» **REQUIREMENT 1**: Decide whether each of the following statements agrees with the book review, and for each give yes or no along with the deciding words from the review, quoted exactly. (a) Every chapter of the book has a title beginning "How to." (b) Samadder paid for his own therapy sessions. (c) The book has a gray cover.
» **REQUIREMENT 2**: Using the book review, answer these questions: (a) What does Samadder end up talking about as his father lies dying? (b) What did one ex-girlfriend decide they should hold? (c) What happened to his cup of tea when he attempted mindfulness?

» **PASSAGE TO READ**:
There are many books about what it’s like to live with mental illness and the aftermath of child sexual abuse. Most of them, though, fall into that deeply off-putting category of ‘misery memoir’: grayscale covers and cloying titles such as ‘The Child Who Everyone Hurt’ and ‘When the Darkness Never Lifts’. You’re unlikely to want to read 300-odd pages of pain porn when healthy, let alone find yourself looking forward to the next page if, like me, you end up reading the book when you’re depressed too.
I Never Said I Loved You isn’t like that. It’s funny. It’s not egregious: every time Rhik Samadder tells us more of the repeated sexual abuse he suffered when growing up, or of the graphic things he did to himself or to small creatures such as snails and bees as he was trying to comprehend quite how much mental pain he was in, he carefully flicks us away to something lighter. His obsession with death moves straight to a remark that ‘the average lifespan is 1,000 months, less in fact, and I have spent at least four of them trying to persuade the website LinkedIn to stop emailing me’. As his father lies dying, Samadder realizes he can’t work out what to say, and ends up wittering about the boiler. You are, from page to page, wincing with horror, and then smiling wryly again.
His relationships as an adult are messy but lovely. It’s as much a memoir of his life with his mother as it is of suffering from illness. One ex-girlfriend whom he thanks at the end of the book for being present in every page decides that they should hold a breaking-up ceremony with their family and friends. He writes letters to people who have hurt him — and who he has hurt.
The informality of the book makes it a gentle read when the subject matter is so heavy, but at times Samadder tries too hard with this, ending up with the sort of contrived language you’d expect from someone who tells everyone else that they’re fine, when inside they’re anything but. He talks about ‘scientific accounts of the major bummers — depressive personality disorder, bipolar II, cyclothymia, whatever your poison’, and tries a witty aside of ‘I’m pitching the Snow White sequel to Disney as we speak. It’s going to be called “Coal Black: when shit gets real, princess”. Don’t steal my idea.’ Well, we probably wouldn’t want to.
It’s a tall order, telling ‘the story of a depression, and how I got out of it’ without either pulling your readers down with you — as many of us find ourselves doing to the family and friends who have to live with our own mental illnesses every day — or ending up with a saccharine self-help book. It’s certainly not the latter, even though all the chapters are entitled ‘How to…’. There’s ‘How to Keep Going’, ‘How to be in Your Body’, ‘How to Talk’ and so on.
But there are only a few passages in this rambling book where Samadder really turns to his readers to tell them what he thinks they should be doing if they’re in a similar situation, and that’s when he’s looking back on feeling suicidal. ‘If you ever come near that point, I urge you to get help, from people qualified to listen,’ he writes. It’s refreshing that someone who set out to write a memoir about their own depression has actually done that, rather than veering into claiming that they themselves are now an expert on the illness — like someone who thinks they know how to teach because they too went to school once.
What he is an expert on is describing depression without resorting to any hackneyed black dogs. Some of the passages on the symptoms themselves are beautiful and accurate: he tells us about the ‘water torture of negative thoughts’. He manages, as narrator, to appear to be regarding his own behavior from afar, which doctors would call dissociation and explain as another common symptom of illnesses that follow trauma and abuse.
He also mocks some of the things you end up doing in counseling, which many of us will recognize. Attempting mindfulness means he takes so long to sit down that his cup of tea goes cold. His therapist tells him to have a go at seeing household chores as valuable achievements. ‘I think I twitched my nose. This was what I was paying for? Actually, it was the NHS, so I wasn’t, but someone must have been. It sounded insultingly basic.’ The trouble is, he then does try it and is ‘dismayed to discover it had a huge effect’.
This memoir too has a huge effect and deserves all the gasping endorsements on its bright cover. There isn’t another book like this: it stands out among the gray.

» **ENTRIES PROVIDED**:
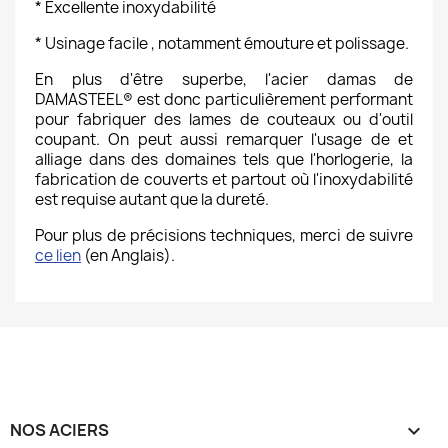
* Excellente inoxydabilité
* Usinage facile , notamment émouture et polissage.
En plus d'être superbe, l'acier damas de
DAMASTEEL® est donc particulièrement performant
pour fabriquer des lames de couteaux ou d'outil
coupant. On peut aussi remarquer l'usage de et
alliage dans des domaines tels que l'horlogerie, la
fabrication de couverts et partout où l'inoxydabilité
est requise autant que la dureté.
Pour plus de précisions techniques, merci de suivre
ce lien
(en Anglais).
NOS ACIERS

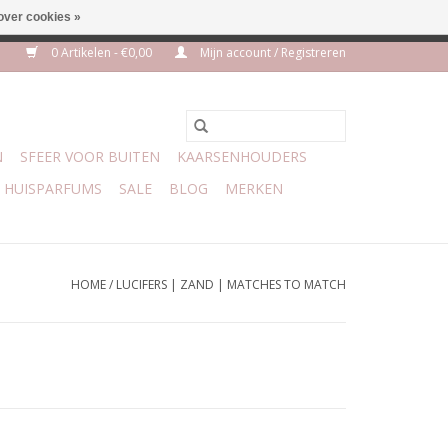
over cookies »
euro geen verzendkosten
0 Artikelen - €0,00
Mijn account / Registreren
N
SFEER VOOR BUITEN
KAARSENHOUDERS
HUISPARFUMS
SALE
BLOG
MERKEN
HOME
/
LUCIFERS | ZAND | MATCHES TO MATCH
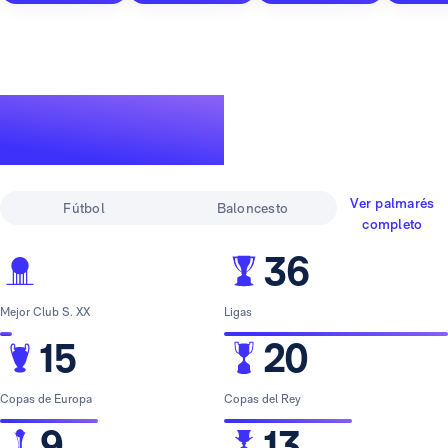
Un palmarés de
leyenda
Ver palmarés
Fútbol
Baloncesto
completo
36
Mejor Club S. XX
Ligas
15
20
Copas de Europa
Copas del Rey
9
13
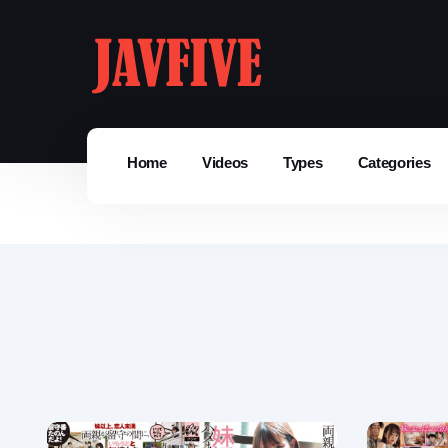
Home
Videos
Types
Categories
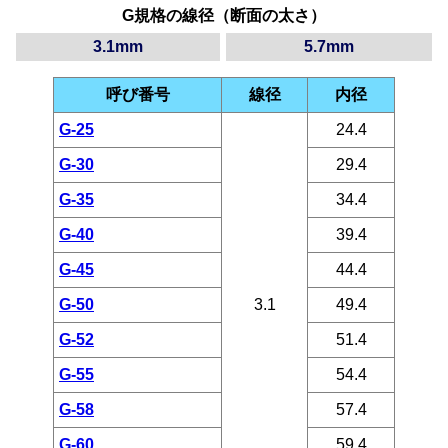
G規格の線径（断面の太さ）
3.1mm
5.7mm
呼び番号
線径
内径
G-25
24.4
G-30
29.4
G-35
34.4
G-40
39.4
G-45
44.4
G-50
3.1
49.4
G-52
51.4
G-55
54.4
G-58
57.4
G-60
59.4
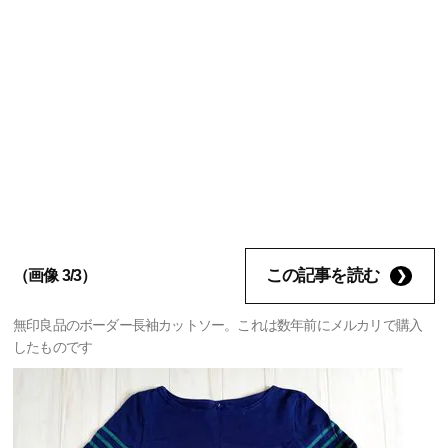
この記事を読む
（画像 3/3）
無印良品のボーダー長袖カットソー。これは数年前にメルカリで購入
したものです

» **RESPONSE BOX 1**:
(a) Yes: "all the chapters are entitled ‘How to…’"
(b) No: "Actually, it was the NHS, so I wasn’t, but someone must have been."
(c) No: "deserves all the gasping endorsements on its bright cover"

» **RESPONSE BOX 2**:
(a) The boiler.
(b) A breaking-up ceremony with their family and friends.
(c) It went cold because he took so long to sit down.